▶ _TO DO_
Set out the lines of the material below as a numbered list, skipping any blank lines. Leave the pictures out of your answer.

▶ _DATA SHOWN_
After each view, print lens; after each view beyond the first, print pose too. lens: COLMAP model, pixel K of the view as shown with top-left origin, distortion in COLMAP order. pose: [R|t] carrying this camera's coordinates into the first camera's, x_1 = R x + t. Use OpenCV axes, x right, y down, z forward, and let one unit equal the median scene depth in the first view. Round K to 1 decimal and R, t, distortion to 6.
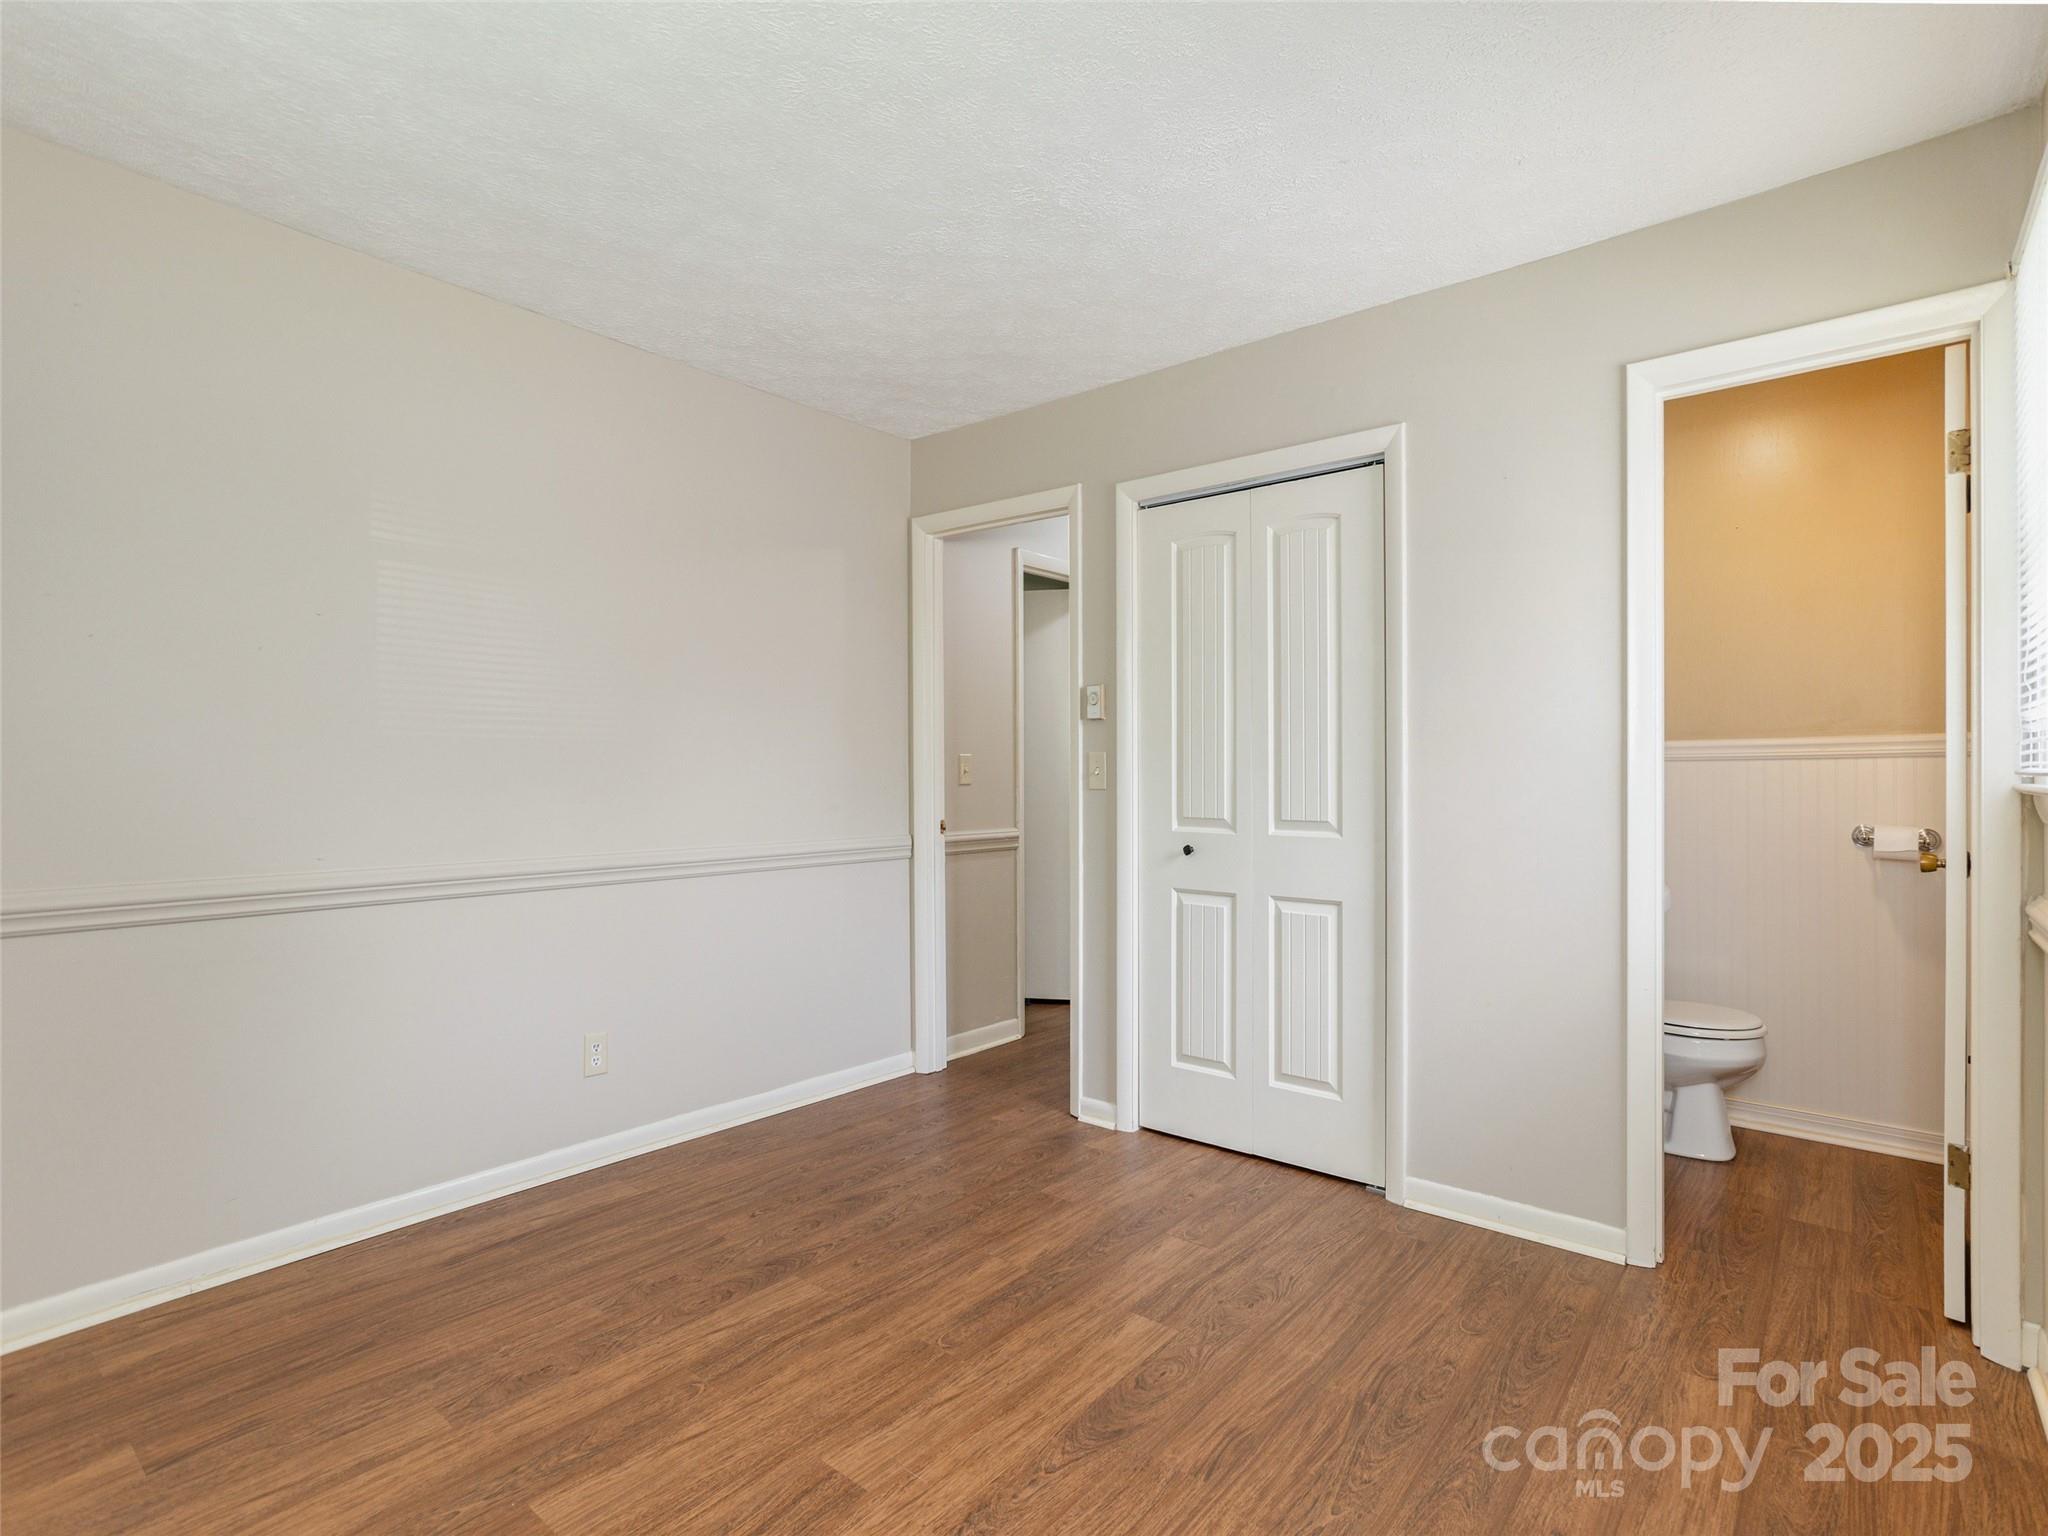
lens RADIAL K [[1003.3, 0, 1034.7], [0, 1003.3, 750.9], [0, 0, 1]] dist [-0.033148, 0.021813]
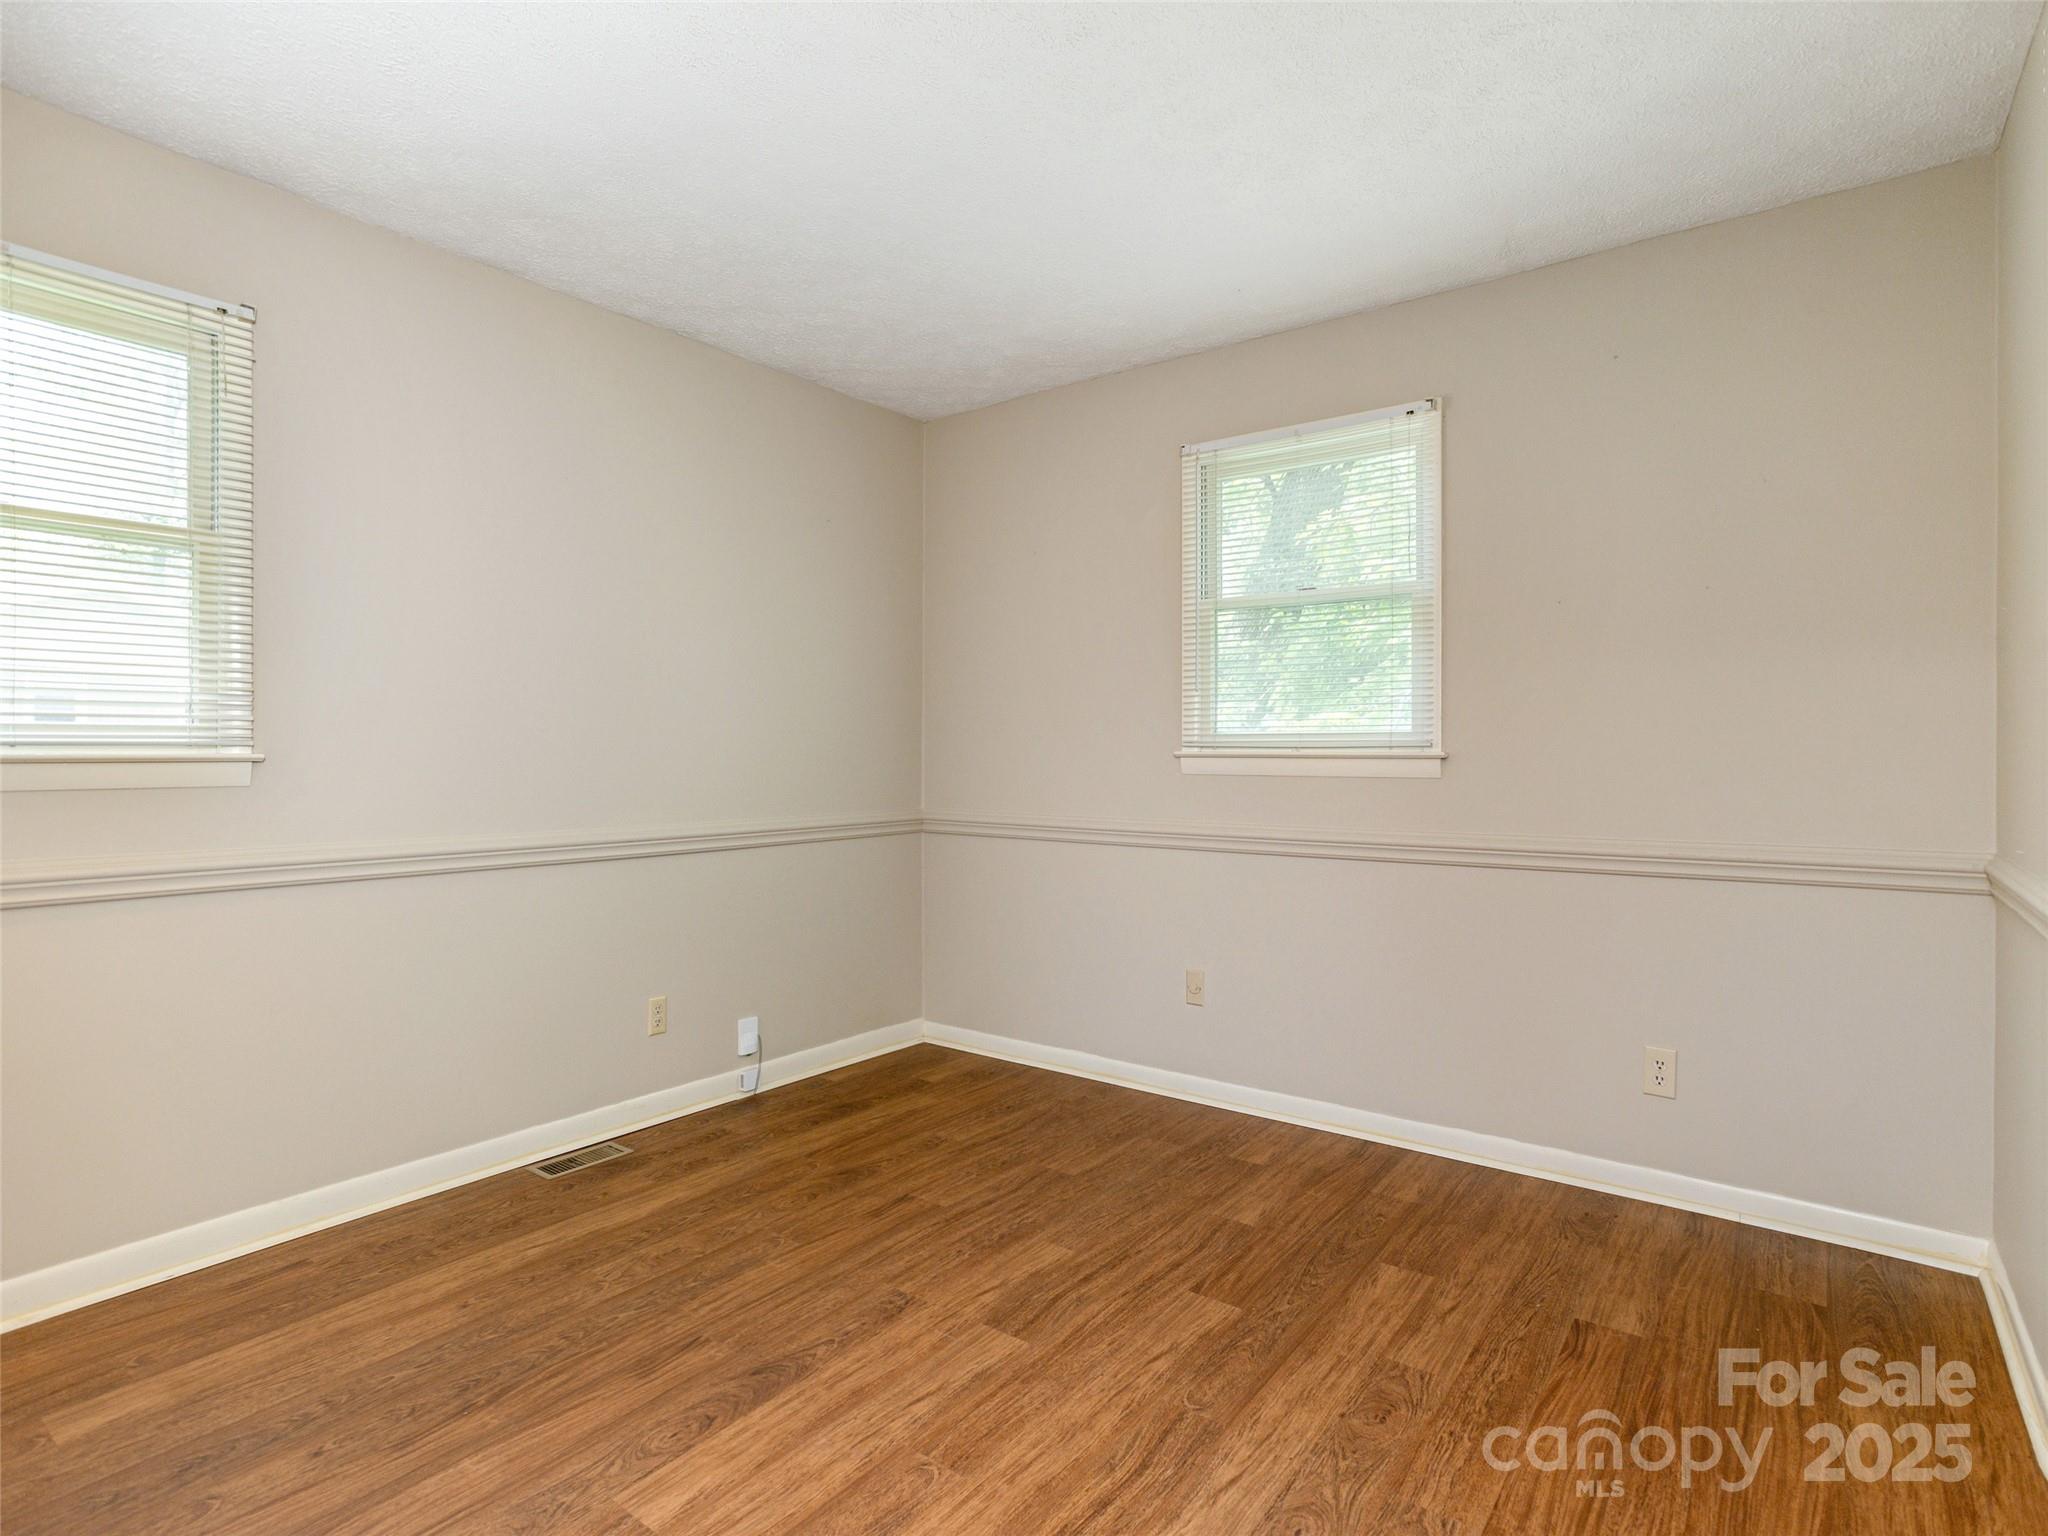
lens RADIAL K [[1003.3, 0, 1034.7], [0, 1003.3, 750.9], [0, 0, 1]] dist [-0.033148, 0.021813]
pose [[-0.998146, -0.000883, -0.060857, -0.139108], [0.000435, 0.999766, -0.021647, 0.049929], [0.060861, -0.021633, -0.997912, 1.996570]]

▶ _ANSWER SECTION_
1. After each view, print lens; after each view beyond the first, print pose too. lens: COLMAP model, pixel K of the view as shown with top-left origin, distortion in COLMAP order. pose: [R|t] carrying this camera's coordinates into the first camera's, x_1 = R x + t. Use OpenCV axes, x right, y down, z forward, and let one unit equal the median scene depth in the first view. Round K to 1 decimal and R, t, distortion to 6.
2. lens RADIAL K [[1003.3, 0, 1034.7], [0, 1003.3, 750.9], [0, 0, 1]] dist [-0.033148, 0.021813]
3. lens RADIAL K [[1003.3, 0, 1034.7], [0, 1003.3, 750.9], [0, 0, 1]] dist [-0.033148, 0.021813]
4. pose [[-0.998146, -0.000883, -0.060857, -0.139108], [0.000435, 0.999766, -0.021647, 0.049929], [0.060861, -0.021633, -0.997912, 1.996570]]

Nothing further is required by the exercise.